WHAT IS REQUIRED
Lines from the line with "index tip: (222, 162)" to the line with "pinky tip: (422, 378)" in the entries below, and only those, must be output exactly, with both ends included.

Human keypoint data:

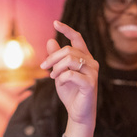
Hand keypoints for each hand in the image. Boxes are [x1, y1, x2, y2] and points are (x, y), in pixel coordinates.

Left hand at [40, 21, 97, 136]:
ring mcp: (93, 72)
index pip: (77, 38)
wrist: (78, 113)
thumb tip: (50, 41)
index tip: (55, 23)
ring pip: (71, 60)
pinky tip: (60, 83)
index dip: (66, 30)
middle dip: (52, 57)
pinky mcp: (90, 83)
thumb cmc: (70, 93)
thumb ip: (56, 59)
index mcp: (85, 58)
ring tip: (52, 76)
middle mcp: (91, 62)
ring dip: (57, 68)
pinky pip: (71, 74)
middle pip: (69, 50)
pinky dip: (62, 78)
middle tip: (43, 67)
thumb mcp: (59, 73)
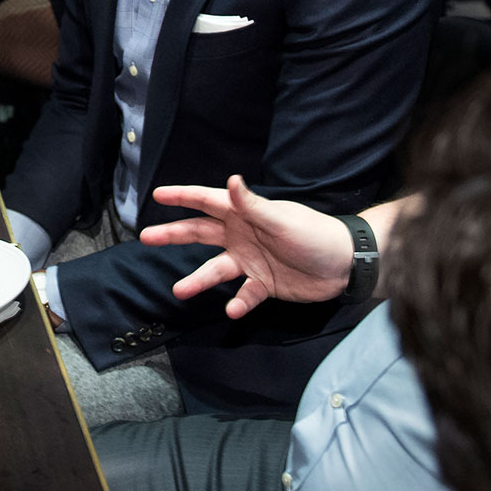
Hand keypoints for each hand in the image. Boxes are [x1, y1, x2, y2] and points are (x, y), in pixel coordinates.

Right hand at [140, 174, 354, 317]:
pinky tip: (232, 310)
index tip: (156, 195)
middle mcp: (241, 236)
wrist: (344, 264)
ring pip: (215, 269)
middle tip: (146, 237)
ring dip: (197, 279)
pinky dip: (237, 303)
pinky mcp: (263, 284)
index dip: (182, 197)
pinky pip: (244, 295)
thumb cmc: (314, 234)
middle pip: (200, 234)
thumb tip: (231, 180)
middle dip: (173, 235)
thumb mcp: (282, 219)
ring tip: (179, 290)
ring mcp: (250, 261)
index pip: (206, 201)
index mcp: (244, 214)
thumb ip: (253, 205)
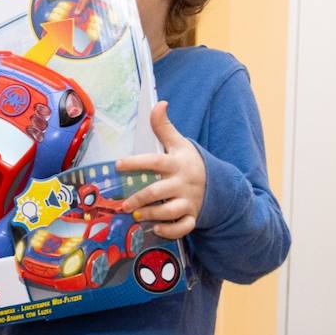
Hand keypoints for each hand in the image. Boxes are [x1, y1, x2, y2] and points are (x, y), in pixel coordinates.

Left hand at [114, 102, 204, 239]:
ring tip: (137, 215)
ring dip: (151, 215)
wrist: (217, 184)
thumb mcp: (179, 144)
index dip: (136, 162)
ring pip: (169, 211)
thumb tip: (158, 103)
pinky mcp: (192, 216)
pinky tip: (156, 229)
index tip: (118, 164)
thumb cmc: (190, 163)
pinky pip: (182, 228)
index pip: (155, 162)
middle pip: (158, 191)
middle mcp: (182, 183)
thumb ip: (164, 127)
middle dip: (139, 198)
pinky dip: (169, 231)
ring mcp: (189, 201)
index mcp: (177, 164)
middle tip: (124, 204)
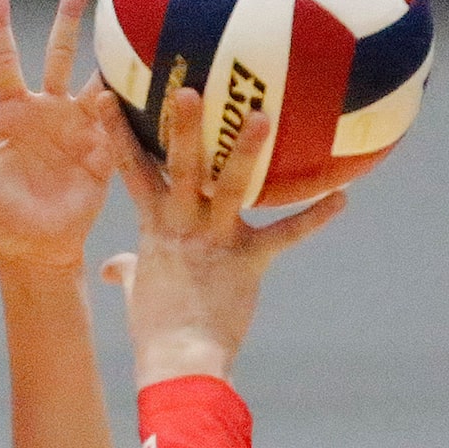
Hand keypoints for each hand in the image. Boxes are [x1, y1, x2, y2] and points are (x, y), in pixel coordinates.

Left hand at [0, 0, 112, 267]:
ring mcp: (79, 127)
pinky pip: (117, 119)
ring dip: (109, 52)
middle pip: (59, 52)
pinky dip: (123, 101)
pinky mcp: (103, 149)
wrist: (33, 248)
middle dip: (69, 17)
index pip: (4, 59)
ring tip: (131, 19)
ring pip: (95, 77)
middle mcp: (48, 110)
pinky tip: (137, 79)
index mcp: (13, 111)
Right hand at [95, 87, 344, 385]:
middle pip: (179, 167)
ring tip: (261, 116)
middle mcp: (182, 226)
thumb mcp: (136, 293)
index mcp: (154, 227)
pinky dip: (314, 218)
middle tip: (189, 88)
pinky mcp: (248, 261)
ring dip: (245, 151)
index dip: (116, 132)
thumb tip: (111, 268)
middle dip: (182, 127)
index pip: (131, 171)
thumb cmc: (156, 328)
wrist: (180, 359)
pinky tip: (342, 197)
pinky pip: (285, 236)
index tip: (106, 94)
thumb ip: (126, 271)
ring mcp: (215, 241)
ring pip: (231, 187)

==

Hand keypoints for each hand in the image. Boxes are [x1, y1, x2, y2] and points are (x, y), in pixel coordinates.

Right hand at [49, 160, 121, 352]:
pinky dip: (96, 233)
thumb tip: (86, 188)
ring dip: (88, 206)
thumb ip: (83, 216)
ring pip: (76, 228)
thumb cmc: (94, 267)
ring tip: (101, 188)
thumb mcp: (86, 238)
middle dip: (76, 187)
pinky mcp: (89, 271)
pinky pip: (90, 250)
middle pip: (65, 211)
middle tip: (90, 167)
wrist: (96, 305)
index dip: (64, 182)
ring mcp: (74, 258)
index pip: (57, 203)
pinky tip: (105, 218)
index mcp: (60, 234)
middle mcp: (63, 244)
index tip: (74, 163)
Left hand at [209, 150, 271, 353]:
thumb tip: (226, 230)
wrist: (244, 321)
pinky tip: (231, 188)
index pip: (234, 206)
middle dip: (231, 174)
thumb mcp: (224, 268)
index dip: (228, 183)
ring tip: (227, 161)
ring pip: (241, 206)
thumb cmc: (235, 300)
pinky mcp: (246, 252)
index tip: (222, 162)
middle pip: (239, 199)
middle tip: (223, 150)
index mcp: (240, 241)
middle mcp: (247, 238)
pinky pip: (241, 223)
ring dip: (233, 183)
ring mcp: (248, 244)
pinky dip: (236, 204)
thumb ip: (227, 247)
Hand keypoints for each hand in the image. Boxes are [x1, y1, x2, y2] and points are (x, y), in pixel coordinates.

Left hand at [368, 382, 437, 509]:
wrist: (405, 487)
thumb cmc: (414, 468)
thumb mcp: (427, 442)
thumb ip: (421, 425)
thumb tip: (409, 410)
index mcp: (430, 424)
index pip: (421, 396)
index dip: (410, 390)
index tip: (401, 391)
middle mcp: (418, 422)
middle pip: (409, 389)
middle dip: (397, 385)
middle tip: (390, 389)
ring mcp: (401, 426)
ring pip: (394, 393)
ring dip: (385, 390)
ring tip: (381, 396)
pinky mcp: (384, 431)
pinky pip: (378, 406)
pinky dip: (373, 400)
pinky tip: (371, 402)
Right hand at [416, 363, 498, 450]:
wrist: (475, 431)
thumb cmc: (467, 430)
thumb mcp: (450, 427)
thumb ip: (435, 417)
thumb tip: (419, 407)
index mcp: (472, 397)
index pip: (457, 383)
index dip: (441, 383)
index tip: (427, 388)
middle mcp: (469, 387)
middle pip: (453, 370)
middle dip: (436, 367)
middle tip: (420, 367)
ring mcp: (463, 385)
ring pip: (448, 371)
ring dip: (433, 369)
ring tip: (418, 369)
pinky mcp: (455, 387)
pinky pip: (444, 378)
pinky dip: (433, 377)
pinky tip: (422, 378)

EXPECTED ANSWER
index tip: (222, 162)
middle pip: (239, 199)
middle tip: (223, 150)
index mcp: (240, 241)
middle mcp: (247, 238)
pinky pip: (241, 223)
ring dip: (233, 183)
ring mcp: (248, 244)
pinky dip: (236, 204)
thumb ip: (227, 247)
Hand keypoints for each hand in the image. Boxes are [x1, y1, x2, y2] and points are (x, y), in pixel coordinates.

Left hand at [368, 382, 437, 509]:
wrist: (405, 487)
thumb cmc: (414, 468)
thumb mcp: (427, 442)
thumb ip: (421, 425)
thumb tip: (409, 410)
index mcp: (430, 424)
index pip: (421, 396)
index dip: (410, 390)
index tip: (401, 391)
middle mcp: (418, 422)
middle pip: (409, 389)
middle dip: (397, 385)
middle tip: (390, 389)
ring mcp: (401, 426)
ring pip: (394, 393)
ring dip: (385, 390)
ring tip: (381, 396)
pinky mcp: (384, 431)
pinky pip: (378, 406)
pinky dip: (373, 400)
pinky tip: (371, 402)
Right hand at [416, 363, 498, 450]:
wrist: (475, 431)
thumb cmc: (467, 430)
thumb mcp: (450, 427)
thumb ip: (435, 417)
thumb tip: (419, 407)
index mcp: (472, 397)
index pip: (457, 383)
index dip: (441, 383)
index tip: (427, 388)
middle mcp: (469, 387)
middle pip: (453, 370)
middle dip: (436, 367)
middle tip: (420, 367)
ring mcp: (463, 385)
ring pip: (448, 371)
ring dip: (433, 369)
ring tip: (418, 369)
pinky mcp: (455, 387)
pinky pip: (444, 378)
pinky dip: (433, 377)
pinky tip: (422, 378)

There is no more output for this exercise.